Fables of false glory
Book: On Nationalism
Author: Eric Hobsbawm
Publisher: Little Brown
Price: Rs 799
“Eric Hobsbawm did not like nationalism,” writes Donald Sassoon in his introduction to a recently published collection of essays by the famous British historian on the same theme. For someone who did not like it, Hobsbawm spent a lot of time developing and dissecting the concept, trying to glean its meaning and impact in past and present societies and, finally, coming to the conclusion that “no serious historian of nations and nationalism can be a committed political nationalist…” This emphatic realization appears in his short but incisive opus, Nations and Nationalism since 1780, first published in 1990. The new collection of essays, simply titled “On Nationalism”, gathers more writings, lectures, book reviews, and excerpts from other books in one comprehensive volume, which could be viewed as an analogous compendium. If Nations and Nationalism was a systematic study of the idea and its political manifestations in the nineteenth and early-twentieth centuries, On Nationalism addresses a varied, and perhaps more personal and speculative, range of topics. However, his strong reservation about its potential as a mode of transcendental politics remains constant.
A look at Hobsbawm’s career as a historian and political thinker is enough to make sense of this reservation. Born to Jewish parents of Polish and Austrian descent, respectively, in 1917, he experienced the tyranny of nationalism first-hand when Hitler came to power in 1933 and his family had to move to London from Berlin. His leftist inclinations had affected his career growth and MI5 had supposedly opened a personal file on him to track his academic and political activities. Even when he was regarded as one of the foremost historians of the twentieth century, he was denied a lectureship at Cambridge. But it is his relentless engagement with the history of the period between the French Revolution and the First World War that made him acutely suspicious of the timelessness of the idea of the nation and convinced him of its invention as the most popular political tradition since the nineteenth century. He refused to accept any parameter — be it language or ethnicity — as a stable, undisputed and non-mythical rationale of the nation and the ‘-ism’ that announces its sacrality. As it is evident from the present volume, it did not stop him from recognizing the dangerous sway nationalism holds over millions of people who could bay for their fellow citizens’ blood in its name. He also makes us realize that it is the same mystically eternal, unsubstantial form that the nation started to gain in the nineteenth century — something he detests as a historian who believes in evidence and the principle of falsification — which makes it both formidable to its detractors and malleable to any kind of ideological spin.
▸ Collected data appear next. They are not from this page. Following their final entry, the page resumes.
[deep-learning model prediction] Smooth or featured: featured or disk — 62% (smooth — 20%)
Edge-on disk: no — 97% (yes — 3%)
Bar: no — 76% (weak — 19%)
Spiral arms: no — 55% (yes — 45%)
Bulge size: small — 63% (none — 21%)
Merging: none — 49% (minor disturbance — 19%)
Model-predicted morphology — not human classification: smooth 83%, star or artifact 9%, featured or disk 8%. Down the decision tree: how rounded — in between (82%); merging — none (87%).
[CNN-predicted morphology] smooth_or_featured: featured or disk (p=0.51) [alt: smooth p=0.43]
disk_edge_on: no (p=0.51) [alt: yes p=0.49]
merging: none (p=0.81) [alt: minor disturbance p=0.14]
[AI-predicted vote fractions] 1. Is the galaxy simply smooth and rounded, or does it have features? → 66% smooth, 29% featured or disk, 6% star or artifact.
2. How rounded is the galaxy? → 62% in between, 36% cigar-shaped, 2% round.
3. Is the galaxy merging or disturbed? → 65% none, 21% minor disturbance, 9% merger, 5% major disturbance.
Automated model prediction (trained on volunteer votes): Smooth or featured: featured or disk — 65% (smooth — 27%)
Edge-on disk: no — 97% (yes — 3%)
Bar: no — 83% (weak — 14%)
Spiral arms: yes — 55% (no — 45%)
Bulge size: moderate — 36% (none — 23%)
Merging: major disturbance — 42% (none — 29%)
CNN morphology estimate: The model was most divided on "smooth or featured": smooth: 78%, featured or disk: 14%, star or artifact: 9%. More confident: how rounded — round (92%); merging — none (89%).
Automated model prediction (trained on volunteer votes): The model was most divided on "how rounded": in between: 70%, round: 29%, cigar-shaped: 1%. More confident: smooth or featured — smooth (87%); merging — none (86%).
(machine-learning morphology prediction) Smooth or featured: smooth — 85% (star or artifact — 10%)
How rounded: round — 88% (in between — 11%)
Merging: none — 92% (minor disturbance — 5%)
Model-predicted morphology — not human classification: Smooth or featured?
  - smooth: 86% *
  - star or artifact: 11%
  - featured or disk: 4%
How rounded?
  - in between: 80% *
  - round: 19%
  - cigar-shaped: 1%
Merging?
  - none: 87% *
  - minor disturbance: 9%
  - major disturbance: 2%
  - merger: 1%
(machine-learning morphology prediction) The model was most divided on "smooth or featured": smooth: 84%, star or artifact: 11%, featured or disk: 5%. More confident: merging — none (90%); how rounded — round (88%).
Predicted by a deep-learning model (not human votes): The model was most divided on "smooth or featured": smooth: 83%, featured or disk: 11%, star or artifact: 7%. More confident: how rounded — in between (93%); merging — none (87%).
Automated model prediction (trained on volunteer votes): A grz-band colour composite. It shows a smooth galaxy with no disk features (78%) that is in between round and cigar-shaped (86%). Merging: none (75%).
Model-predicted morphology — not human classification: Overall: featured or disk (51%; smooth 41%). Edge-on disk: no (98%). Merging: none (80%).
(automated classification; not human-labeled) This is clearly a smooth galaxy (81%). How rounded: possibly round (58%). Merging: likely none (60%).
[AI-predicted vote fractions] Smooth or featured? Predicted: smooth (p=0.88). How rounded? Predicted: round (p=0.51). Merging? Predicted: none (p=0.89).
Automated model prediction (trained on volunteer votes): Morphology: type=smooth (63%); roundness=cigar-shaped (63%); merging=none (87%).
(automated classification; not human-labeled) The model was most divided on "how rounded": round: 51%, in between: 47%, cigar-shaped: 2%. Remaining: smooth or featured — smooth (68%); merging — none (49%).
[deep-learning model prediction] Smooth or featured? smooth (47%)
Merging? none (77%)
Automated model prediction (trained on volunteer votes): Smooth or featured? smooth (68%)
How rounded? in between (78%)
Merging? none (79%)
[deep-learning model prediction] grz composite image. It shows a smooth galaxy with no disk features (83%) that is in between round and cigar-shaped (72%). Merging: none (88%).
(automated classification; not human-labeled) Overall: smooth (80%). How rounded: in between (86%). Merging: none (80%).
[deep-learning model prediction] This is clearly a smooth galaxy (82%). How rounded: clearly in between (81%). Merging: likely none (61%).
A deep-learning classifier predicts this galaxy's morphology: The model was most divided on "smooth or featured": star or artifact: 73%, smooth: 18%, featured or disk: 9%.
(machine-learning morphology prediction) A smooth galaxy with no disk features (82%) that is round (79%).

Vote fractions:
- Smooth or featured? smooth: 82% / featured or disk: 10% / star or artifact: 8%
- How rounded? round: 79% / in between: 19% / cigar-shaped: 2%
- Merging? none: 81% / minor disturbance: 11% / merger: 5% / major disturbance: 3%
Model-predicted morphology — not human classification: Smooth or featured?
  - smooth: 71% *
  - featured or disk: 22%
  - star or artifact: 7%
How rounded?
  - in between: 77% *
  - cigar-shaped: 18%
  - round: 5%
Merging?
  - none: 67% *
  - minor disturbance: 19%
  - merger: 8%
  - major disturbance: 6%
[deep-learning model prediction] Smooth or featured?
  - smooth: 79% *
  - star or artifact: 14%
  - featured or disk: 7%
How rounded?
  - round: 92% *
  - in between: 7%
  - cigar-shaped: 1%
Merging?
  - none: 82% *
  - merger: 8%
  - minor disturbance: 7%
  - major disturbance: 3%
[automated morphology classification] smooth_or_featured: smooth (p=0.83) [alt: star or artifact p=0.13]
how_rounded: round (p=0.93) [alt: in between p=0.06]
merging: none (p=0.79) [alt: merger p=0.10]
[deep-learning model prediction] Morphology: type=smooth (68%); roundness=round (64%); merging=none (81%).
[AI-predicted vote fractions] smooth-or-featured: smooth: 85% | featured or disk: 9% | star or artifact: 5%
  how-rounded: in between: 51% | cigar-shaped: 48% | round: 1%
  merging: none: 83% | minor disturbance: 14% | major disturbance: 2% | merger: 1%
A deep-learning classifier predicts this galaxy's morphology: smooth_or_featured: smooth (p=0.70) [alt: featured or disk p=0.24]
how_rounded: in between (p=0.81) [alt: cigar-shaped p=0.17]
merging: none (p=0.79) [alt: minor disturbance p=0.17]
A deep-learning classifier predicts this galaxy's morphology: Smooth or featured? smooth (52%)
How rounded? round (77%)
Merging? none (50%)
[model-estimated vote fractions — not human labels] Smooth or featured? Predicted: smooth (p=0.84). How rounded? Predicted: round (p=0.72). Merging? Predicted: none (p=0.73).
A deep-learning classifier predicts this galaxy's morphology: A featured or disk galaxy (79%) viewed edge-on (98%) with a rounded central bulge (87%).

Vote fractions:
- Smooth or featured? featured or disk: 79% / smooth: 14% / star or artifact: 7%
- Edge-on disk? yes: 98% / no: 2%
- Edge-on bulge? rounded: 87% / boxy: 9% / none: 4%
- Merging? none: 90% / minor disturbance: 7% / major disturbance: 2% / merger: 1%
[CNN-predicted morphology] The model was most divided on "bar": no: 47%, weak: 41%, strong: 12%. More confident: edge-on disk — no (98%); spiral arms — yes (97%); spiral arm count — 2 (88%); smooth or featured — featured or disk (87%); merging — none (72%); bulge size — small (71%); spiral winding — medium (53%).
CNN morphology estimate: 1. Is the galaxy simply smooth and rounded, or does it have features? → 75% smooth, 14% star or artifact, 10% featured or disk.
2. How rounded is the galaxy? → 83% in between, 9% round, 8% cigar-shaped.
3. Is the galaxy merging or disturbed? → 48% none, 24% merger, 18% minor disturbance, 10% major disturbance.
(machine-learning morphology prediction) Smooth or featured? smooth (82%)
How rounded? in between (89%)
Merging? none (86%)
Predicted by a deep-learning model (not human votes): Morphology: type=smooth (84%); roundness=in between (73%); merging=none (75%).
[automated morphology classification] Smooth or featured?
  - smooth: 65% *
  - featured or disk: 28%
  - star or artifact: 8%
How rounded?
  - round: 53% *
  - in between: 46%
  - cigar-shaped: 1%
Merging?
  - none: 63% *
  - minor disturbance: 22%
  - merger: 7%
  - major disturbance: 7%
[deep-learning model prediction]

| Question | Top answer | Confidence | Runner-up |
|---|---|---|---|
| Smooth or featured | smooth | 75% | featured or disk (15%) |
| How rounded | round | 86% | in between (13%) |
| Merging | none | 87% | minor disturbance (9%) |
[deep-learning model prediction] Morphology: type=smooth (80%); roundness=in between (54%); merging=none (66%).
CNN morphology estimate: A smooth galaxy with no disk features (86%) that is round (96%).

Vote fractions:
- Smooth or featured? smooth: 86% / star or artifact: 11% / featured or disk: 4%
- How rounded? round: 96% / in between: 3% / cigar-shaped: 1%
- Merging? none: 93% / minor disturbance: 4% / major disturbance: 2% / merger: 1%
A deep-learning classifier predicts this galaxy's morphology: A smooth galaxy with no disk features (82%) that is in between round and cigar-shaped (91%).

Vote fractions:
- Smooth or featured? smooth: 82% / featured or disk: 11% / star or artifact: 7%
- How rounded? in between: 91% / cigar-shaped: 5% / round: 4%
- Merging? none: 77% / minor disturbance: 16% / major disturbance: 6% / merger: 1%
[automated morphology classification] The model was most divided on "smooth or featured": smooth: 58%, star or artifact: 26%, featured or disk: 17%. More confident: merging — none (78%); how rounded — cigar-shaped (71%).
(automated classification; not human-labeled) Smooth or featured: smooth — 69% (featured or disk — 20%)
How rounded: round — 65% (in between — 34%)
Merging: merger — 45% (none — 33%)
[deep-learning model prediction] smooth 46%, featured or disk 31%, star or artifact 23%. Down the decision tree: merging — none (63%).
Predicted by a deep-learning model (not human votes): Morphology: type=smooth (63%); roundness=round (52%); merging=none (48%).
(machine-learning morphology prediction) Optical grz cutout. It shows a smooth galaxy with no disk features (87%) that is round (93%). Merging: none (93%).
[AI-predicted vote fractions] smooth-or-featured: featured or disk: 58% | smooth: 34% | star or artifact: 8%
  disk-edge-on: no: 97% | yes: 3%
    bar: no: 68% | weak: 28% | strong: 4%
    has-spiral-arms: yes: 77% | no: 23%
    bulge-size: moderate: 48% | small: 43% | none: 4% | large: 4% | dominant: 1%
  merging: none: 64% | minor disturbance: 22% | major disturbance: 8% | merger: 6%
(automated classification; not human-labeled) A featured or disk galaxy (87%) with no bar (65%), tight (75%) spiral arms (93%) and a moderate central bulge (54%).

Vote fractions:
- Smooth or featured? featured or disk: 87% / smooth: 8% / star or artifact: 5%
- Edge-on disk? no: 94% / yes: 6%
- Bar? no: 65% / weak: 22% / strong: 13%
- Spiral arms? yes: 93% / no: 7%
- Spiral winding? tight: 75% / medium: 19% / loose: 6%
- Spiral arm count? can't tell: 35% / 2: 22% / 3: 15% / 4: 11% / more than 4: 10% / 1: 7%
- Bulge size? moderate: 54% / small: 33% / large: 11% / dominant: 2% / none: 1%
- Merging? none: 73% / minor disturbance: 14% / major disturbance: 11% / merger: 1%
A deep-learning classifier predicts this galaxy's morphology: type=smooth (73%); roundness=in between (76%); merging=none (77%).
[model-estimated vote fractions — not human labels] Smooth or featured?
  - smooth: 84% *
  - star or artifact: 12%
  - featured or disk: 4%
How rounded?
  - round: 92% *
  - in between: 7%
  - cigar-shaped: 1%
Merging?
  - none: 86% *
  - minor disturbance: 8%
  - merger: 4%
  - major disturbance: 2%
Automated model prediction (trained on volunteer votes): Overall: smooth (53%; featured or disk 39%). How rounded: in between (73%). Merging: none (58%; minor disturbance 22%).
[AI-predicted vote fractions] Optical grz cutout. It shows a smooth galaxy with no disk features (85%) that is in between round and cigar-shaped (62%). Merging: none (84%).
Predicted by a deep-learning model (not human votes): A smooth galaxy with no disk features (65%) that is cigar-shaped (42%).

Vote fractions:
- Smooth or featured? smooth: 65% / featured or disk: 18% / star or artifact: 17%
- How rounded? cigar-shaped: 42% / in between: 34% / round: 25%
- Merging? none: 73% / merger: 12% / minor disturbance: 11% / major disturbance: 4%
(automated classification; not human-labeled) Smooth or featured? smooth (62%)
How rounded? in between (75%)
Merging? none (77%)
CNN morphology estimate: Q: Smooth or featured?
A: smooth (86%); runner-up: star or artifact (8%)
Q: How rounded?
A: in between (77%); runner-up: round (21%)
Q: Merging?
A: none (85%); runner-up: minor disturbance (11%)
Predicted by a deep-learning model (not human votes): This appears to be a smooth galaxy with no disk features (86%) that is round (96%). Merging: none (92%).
The essays in the present volume are compiled in two sections — “Nationalism in History” and “The Perils of Nationalism”. In the first section, there are multiple excerpts from his most famous works like The Age of Revolution, The Age of Capital and The Age of Empire along with the edited volume, The Invention of Tradition. The Age-trilogy tells us about the “long nineteenth century” when the logic of territorial expansion of the empire was replaced by that of the ethno-linguistic differences as the basis for the formation of a political selfhood and its actualization in the form of a nation state. The excerpt from The Invention of Tradition is equally significant in its demonstration of how the ritualistic performance of certain symbolic acts reinforces the power of an ideological fiction and creates a mythical universe of shared values, practices and hatred. The second section has a few of his reviews of the books that deal with nationalism and commentaries on topical issues like the Falkland War in the Eighties. A recurrent motif in these writings (also in the first section) is his grave — and somewhat sad — word of caution against the resurgence of militant nationalism in Europe in the aftermath of the fall of the Soviet Union. Hobsbawm lived till 2012 to see how his predictions had been proved right and a new wave of populist nationalism had engulfed the entire world.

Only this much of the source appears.